Following thirty years of research and development, Galileo Technologies has introduced the H-Patagonia™ Station, a compact hydrogen (H2) fueling station equipped to rapidly fuel vehicles in only three minutes. The module offers hydrogen compression, storage, and fueling for light vehicles or fleets of buses, trucks, boats, or other fuel-cell propelled vehicles (FCVs). The new station will have public and private applications as it advances net-zero emissions goals in transportation and drives innovation around FCV technology.

Equipped with two dispensing nozzles for H2 compressed at 35 and 70 megapascals (MPa) (slightly over 5,000 and 10,000 psi), H-Patagonia’s three minute refueling speed puts hydrogen ahead of other zero-emission options such as electric cars. As zero emission transportation options become more available, Galileo has leveraged their research and technology to meet consumer needs for Hydrogen FCVs.

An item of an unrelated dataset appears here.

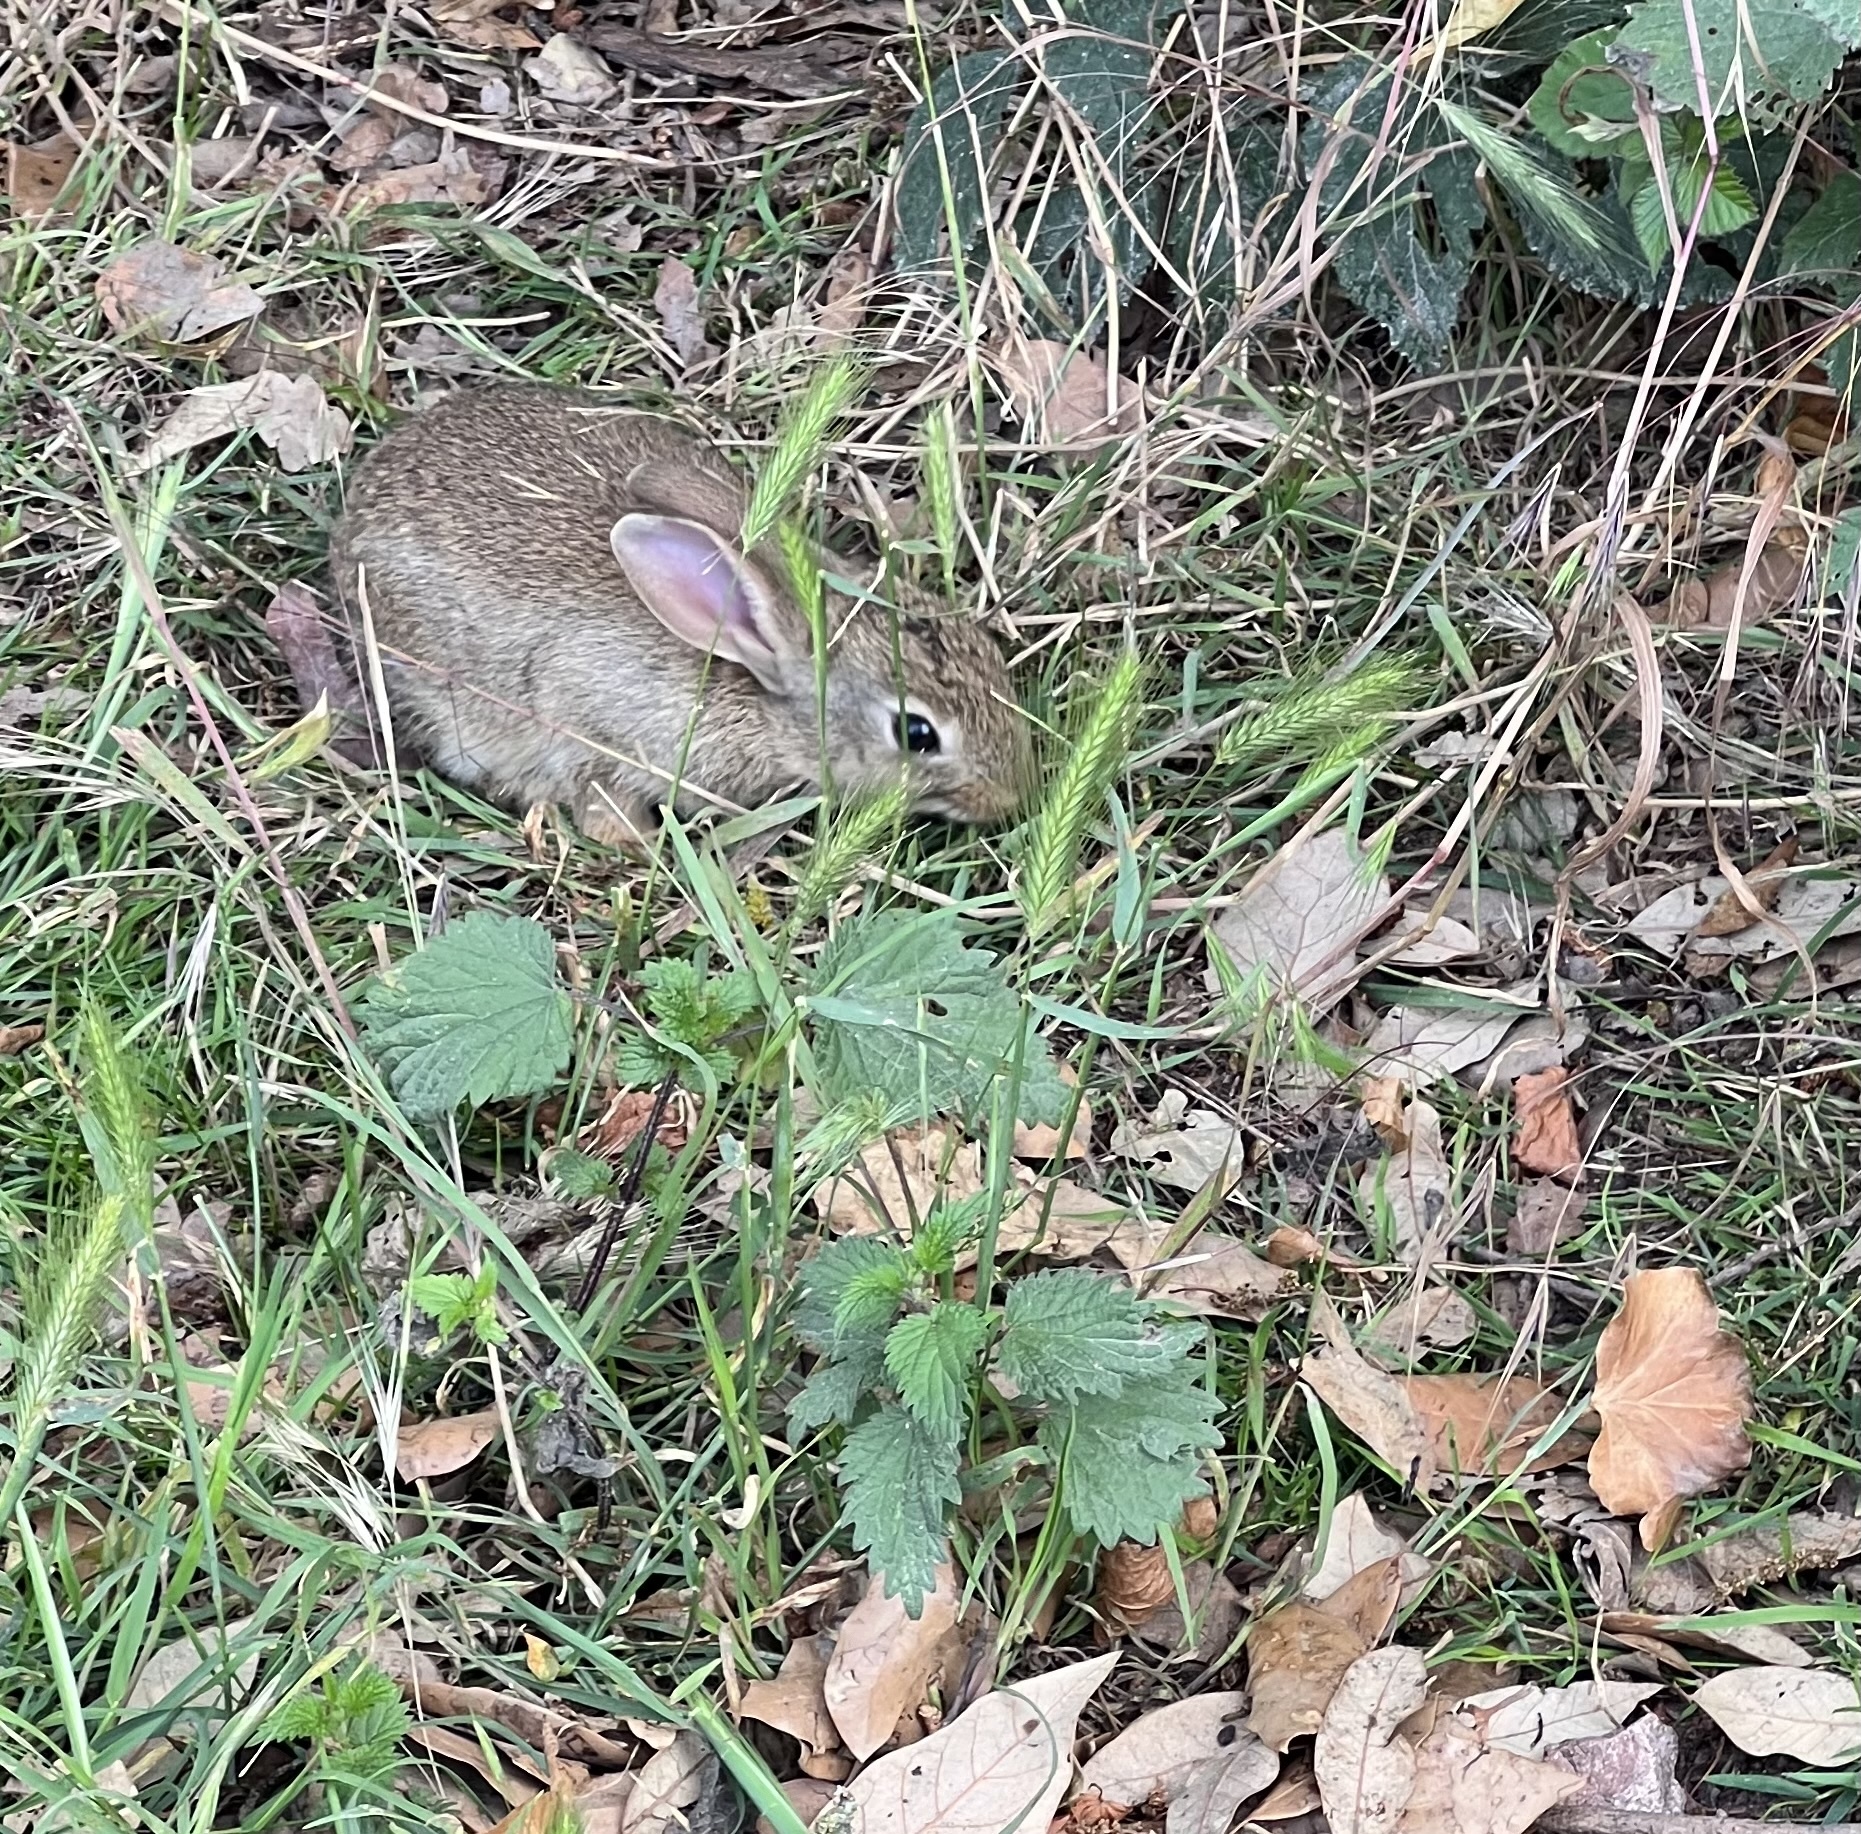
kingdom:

“We have seen how fuel cell costs have more than halved in recent years and are now close to 3% of 2005 values, while their durability and performance extend to new record levels,” said Osvaldo del Campo, CEO of Galileo Technologies, “While there is still much to be developed in the automotive industry to optimize costs, one of the main gaps between consumers and FCVs is the absence of infrastructure for hydrogen refueling. At Galileo, we have always sought to overcome the chicken or the egg dilemmas by betting on technology. Only by removing barriers for consumers will we be able to develop the critical mass that will put FCVs on the streets and which, in turn, will justify increased production of green and blue hydrogen.”

Currently, FCV development remains in its early stages, with a lot of potential for growth. Characterized as zero-emission vehicles (ZEVs), FCVs do not emit greenhouse gases (GHG), particulates, sulfur oxides (SOx) or ground-level ozone (O3) —only water vapor. H-Patagonia will support the innovation and development of new FCV technology for consumers.

“We have a total commitment to decarbonization and making progress in the energy transition. This launch supplements our RNG Solutions for the production of renewable natural gas as zero/negative emission fuel solutions” said del Campo, “We are also working on the development of a steam methane (CH4) reforming process with carbon capture and a liquefaction and storage (CCUS) for the production of H2 from biomass.”

Through developments such as H-Patagonia, Galileo Technologies envisions a future “Third Industrial Revolution” that will digitize a variety of energy vectors with reduced or zero emissions. “Our vision is guided by the recommendations of the Intergovernmental Panel on Climate Change (IPCC) which highlights the importance of keeping global warming below 2°C, a target involving 25% decarbonization by 2030 and net zero emissions by 2070.”